> **Problem to work on**:
Everything from the line with "1060 620 7.80" to the end of the material is to be retyped exactly, both ends included, and nothing else.

> **Study material**:
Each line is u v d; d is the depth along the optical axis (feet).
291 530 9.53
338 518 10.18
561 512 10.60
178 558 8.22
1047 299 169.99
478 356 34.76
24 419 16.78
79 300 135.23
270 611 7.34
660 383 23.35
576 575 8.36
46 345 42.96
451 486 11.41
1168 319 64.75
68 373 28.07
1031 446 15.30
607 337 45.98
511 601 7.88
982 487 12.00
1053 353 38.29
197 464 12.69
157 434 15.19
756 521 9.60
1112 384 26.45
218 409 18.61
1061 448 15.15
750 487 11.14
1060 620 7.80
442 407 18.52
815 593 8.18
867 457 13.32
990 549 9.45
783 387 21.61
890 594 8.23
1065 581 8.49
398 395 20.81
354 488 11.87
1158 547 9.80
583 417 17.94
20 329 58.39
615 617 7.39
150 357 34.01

> **Answer to the problem**:
1060 620 7.80
442 407 18.52
815 593 8.18
867 457 13.32
990 549 9.45
783 387 21.61
890 594 8.23
1065 581 8.49
398 395 20.81
354 488 11.87
1158 547 9.80
583 417 17.94
20 329 58.39
615 617 7.39
150 357 34.01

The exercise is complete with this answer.